[Design files in text formats]
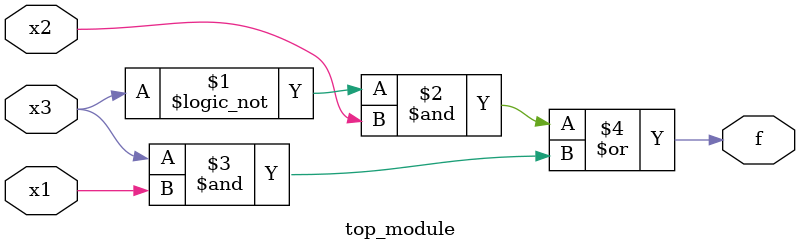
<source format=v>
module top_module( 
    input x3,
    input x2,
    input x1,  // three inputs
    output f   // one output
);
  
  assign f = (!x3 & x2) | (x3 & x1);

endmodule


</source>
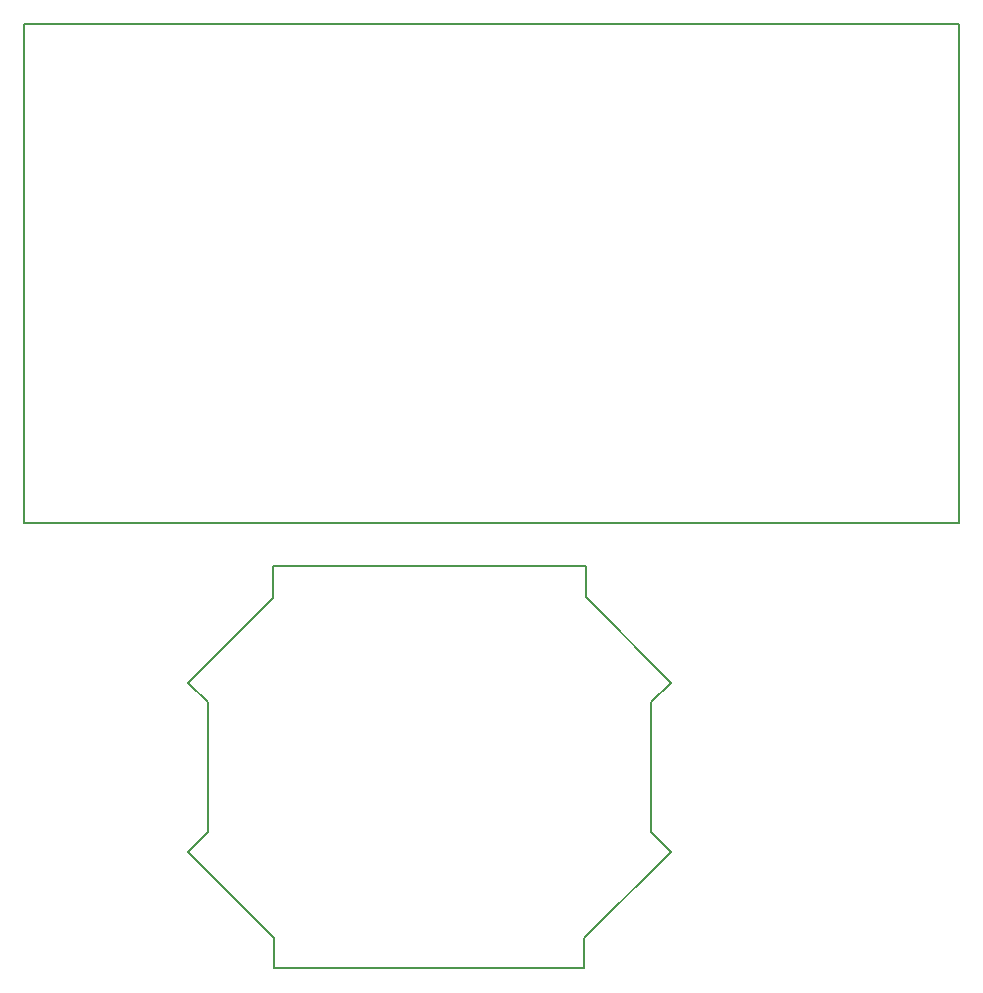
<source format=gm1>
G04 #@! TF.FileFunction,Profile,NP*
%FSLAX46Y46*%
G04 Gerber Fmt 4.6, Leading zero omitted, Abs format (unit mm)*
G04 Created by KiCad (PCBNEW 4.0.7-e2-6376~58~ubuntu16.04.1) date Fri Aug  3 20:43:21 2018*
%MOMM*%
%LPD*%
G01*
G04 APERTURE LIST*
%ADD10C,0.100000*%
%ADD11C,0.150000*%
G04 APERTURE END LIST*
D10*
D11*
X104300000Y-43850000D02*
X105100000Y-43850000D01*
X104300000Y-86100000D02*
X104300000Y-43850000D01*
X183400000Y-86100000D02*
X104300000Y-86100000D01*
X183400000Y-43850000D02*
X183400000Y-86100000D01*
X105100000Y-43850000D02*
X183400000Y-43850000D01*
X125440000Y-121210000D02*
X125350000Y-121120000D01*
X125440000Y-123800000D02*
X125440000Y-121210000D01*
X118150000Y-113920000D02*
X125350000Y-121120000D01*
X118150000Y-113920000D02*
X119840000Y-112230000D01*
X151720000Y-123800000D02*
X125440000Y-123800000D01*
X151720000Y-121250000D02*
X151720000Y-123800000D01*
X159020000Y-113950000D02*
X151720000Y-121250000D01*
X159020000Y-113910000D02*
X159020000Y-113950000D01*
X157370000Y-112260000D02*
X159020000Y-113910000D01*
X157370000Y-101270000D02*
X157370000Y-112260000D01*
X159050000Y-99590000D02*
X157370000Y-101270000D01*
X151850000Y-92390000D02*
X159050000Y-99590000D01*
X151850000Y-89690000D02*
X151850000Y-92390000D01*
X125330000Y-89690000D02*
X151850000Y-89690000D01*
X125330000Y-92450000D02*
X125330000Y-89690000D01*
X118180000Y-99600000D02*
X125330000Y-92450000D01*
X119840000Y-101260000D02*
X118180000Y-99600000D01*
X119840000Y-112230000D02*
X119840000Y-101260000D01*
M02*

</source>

...

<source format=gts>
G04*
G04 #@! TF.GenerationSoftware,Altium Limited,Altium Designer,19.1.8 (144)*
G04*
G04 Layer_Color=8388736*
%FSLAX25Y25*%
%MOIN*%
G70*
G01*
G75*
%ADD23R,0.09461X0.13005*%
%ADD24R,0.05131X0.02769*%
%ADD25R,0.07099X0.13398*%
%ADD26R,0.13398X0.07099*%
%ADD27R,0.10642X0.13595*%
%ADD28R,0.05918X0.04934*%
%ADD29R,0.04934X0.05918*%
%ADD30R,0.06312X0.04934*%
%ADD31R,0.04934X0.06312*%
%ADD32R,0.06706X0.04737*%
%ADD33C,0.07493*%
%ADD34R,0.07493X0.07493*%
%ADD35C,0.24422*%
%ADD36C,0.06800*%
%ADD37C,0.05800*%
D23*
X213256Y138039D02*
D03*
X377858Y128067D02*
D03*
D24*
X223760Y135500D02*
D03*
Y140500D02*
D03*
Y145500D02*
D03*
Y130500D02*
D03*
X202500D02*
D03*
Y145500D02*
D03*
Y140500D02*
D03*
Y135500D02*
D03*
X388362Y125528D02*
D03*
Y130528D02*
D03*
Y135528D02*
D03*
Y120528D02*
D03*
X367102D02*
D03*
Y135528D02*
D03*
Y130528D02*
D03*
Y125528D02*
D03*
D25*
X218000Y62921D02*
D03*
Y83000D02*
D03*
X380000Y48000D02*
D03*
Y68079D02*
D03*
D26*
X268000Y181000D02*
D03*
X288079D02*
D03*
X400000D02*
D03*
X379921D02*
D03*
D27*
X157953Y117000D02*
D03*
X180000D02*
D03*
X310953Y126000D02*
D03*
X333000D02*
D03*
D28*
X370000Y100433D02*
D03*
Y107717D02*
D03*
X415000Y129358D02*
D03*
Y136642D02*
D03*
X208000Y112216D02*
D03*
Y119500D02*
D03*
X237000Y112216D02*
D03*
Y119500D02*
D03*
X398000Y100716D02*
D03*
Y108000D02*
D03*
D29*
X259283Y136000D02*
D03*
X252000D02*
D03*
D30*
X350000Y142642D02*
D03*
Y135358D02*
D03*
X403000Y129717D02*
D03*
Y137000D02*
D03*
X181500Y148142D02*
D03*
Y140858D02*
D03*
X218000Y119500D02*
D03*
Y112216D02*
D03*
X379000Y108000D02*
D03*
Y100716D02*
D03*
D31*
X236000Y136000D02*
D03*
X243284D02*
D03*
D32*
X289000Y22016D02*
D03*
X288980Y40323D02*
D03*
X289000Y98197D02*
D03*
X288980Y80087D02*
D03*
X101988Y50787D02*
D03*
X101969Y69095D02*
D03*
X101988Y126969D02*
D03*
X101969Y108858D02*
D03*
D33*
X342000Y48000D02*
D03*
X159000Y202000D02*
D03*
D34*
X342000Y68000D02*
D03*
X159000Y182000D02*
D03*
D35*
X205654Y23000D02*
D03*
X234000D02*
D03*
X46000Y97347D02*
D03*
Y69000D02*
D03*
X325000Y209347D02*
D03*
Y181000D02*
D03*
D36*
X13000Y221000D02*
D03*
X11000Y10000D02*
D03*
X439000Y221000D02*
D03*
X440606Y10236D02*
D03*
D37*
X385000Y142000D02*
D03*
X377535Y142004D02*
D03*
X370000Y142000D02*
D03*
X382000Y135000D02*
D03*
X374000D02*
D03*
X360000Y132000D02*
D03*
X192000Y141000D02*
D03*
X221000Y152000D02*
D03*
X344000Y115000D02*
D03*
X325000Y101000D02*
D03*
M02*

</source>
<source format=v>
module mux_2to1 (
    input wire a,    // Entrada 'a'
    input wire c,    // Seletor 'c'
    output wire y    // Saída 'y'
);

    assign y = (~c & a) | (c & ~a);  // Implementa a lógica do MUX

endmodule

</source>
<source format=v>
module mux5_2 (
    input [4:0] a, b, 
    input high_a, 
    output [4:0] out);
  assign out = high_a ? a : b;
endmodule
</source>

...

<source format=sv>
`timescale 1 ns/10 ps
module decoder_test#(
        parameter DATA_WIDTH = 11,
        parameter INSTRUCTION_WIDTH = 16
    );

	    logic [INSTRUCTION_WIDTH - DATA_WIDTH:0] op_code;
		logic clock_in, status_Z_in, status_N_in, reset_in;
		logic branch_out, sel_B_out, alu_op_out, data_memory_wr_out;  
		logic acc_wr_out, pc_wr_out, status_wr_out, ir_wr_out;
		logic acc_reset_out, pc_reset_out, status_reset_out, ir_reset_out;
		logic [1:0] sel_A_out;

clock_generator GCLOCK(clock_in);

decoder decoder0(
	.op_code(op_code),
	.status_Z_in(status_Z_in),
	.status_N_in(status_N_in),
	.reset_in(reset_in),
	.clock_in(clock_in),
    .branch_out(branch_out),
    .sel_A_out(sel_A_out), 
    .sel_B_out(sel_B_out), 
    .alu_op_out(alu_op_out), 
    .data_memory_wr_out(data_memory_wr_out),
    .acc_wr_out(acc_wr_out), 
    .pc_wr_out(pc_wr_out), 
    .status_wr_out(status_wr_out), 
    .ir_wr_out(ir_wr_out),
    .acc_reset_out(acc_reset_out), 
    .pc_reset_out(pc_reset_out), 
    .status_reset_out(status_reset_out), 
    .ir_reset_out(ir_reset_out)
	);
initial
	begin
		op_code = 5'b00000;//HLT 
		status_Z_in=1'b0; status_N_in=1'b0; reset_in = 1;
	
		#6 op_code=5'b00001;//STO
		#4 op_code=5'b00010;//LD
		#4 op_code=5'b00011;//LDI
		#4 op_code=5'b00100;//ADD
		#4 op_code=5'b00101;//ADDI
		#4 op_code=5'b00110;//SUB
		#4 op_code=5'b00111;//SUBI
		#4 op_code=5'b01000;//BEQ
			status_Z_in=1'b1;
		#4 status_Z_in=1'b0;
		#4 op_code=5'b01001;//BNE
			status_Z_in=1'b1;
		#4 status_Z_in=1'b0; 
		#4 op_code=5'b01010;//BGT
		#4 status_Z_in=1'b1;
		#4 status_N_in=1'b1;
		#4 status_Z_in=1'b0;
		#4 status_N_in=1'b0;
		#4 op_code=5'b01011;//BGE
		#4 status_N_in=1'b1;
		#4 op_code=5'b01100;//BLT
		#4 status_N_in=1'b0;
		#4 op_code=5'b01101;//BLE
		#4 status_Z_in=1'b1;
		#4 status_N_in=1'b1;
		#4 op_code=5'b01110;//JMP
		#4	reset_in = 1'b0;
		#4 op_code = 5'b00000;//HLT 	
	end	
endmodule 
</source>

▶ [WRITTEN TASK] Check each line above for "parameter" and state how many match, answering with only the number.

▶ [RESPONSE BELOW] 2